É preciso encarar com cautela, no entanto, sugestões como a de Shirley. A ideia não é impor um computador e códigos complexos a crianças, mas sim apresentar, de forma lúdica, a lógica da linguagem baseada em comandos.
O brasileiro Leo Burd, do Instituto de Tecnologia de Massachusetts (MIT, na sigla em inglês), desenvolveu com Mitchel Resnick a plataforma online gratuita Scratch, para ensinar crianças a partir dos 6 anos a programar.
Segundo ele, brincadeiras simples podem apresentar conceitos de codificação com criatividade.
“A criança pode brincar de ser robô dando ordem uma para outra. Ela pode dar uma série de comandos para a mãe chegar até a geladeira: anda dois passos para a direita, depois dá dois passos e vira para a esquerda. Você está usando conceitos de programação sem necessariamente estar no computador”, sugere.
O brasileiro alerta também para possíveis exageros na apresentação de códigos a crianças, fazendo uma analogia com andar de bicicleta – é muito mais fácil ensinar uma criança a pedalar do que um adulto.
“Mas você não vai ensinar um bebê a andar de bicicleta!”, ressalta Burd. “Eu não o colocaria na frente de um computador”, acrescenta.
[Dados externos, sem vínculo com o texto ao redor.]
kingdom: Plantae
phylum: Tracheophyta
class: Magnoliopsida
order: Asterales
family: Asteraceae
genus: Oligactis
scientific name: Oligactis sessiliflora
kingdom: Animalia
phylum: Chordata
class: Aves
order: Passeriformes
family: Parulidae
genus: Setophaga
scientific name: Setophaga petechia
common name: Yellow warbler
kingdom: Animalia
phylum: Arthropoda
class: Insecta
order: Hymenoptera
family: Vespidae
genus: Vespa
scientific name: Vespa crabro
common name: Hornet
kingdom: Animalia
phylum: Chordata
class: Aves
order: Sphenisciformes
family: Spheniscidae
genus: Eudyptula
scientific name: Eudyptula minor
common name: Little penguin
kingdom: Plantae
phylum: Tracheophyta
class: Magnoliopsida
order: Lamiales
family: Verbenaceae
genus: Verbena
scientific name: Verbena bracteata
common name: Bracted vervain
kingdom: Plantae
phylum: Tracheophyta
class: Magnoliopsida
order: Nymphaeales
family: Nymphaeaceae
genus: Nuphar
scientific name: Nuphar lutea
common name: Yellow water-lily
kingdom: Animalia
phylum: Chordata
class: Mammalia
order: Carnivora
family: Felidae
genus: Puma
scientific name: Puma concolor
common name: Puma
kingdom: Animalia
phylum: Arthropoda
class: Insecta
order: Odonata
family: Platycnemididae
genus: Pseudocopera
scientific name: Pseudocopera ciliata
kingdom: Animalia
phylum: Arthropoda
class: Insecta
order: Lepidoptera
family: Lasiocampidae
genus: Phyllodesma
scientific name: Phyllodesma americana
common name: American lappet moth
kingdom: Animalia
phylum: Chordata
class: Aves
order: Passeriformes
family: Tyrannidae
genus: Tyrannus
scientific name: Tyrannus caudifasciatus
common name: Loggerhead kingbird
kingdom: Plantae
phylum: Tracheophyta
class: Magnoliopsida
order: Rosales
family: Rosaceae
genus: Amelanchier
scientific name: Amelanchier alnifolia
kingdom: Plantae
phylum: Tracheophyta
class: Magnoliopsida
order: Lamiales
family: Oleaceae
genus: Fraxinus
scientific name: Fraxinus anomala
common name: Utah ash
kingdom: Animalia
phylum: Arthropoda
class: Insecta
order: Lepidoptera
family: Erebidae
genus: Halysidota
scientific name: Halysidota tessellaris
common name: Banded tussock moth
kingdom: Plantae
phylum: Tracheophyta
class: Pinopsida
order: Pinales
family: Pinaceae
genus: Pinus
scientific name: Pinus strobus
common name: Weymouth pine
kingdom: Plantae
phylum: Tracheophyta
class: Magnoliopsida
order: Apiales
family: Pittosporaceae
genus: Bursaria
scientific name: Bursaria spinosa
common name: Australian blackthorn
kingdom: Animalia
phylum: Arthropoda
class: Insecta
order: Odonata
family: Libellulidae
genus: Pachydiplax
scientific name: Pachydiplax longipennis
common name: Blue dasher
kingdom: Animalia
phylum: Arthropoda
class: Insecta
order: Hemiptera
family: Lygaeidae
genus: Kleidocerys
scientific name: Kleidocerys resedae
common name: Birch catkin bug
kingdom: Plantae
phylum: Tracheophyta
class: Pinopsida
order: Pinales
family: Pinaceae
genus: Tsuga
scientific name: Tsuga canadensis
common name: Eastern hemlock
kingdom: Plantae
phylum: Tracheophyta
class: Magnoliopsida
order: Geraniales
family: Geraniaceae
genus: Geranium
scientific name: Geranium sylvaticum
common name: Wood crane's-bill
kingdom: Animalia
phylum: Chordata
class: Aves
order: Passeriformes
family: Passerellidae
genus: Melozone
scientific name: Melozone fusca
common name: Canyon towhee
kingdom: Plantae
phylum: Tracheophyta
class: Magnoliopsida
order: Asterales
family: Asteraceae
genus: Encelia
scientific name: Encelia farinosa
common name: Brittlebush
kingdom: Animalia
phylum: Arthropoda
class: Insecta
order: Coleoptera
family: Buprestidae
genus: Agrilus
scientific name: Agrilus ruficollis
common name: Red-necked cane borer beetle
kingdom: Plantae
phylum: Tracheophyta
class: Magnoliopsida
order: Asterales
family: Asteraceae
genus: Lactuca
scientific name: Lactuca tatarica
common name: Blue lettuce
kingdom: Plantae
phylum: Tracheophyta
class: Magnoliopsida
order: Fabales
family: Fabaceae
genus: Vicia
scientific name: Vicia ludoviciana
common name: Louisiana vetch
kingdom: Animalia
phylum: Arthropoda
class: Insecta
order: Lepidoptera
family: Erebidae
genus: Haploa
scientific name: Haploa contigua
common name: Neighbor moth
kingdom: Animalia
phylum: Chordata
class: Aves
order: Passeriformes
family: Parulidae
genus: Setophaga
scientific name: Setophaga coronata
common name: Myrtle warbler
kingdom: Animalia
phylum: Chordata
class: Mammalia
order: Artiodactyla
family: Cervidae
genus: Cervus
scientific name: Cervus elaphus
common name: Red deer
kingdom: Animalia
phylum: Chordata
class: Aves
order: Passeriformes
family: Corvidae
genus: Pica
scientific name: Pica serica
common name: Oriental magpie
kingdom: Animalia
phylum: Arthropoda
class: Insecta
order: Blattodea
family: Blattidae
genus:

Fluência em linguagens de código
Uma pesquisa conduzida pela Universidade Stanford, nos Estados Unidos, indicou que até 2030 a inteligência artificial estará, por exemplo, presente nos estudos das crianças, na forma como cuidamos de nossa saúde e até na organização do trânsito.
Sendo assim, saber programar será tão importante quanto o domínio de uma língua, independente de a pessoa trabalhar na área de informática, medicina ou direito, por exemplo.
“Aprender a ler e escrever é uma coisa importante para a vida das pessoas. Isso não significa que todo mundo que aprende a escrever será um escritor profissional. Mas é importante ganhar fluência”, afirma Burd, do MIT.
“É preciso ter pelo menos um conhecimento mínimo de como as coisas funcionam no computador. Assim, você começa a ter ideia das limitações da máquina e como ela pode contribuir para a sua vida ou não. O computador deixou de ser apenas uma tela e um teclado. Está em tudo. São formas que a gente nem se dá conta.”
Há exemplos de quem já vem aprendendo isso desde cedo, como a americana Emma Yang, que aos 12 anos criou um aplicativo para se comunicar com a avó que sofre de Alzheimer, ou o indiano Arjun Kumar, que aos 14 desenvolveu um app para os pais acompanharem online o trajeto do ônibus escolar de seus filhos.
“Na nossa sociedade não precisamos explicar por que a matemática é importante. Isso já está convencionado. É diferente da programação”, ressalta Tiago Maluta, responsável pelo Programaê!, projeto da Fundação Lemann que, em parceria com o MIT, desde 2014 oferece apoio gratuito a professores das redes pública e privada no Brasil, disponibilizando em seu site planos de aula para ensinar a codificar.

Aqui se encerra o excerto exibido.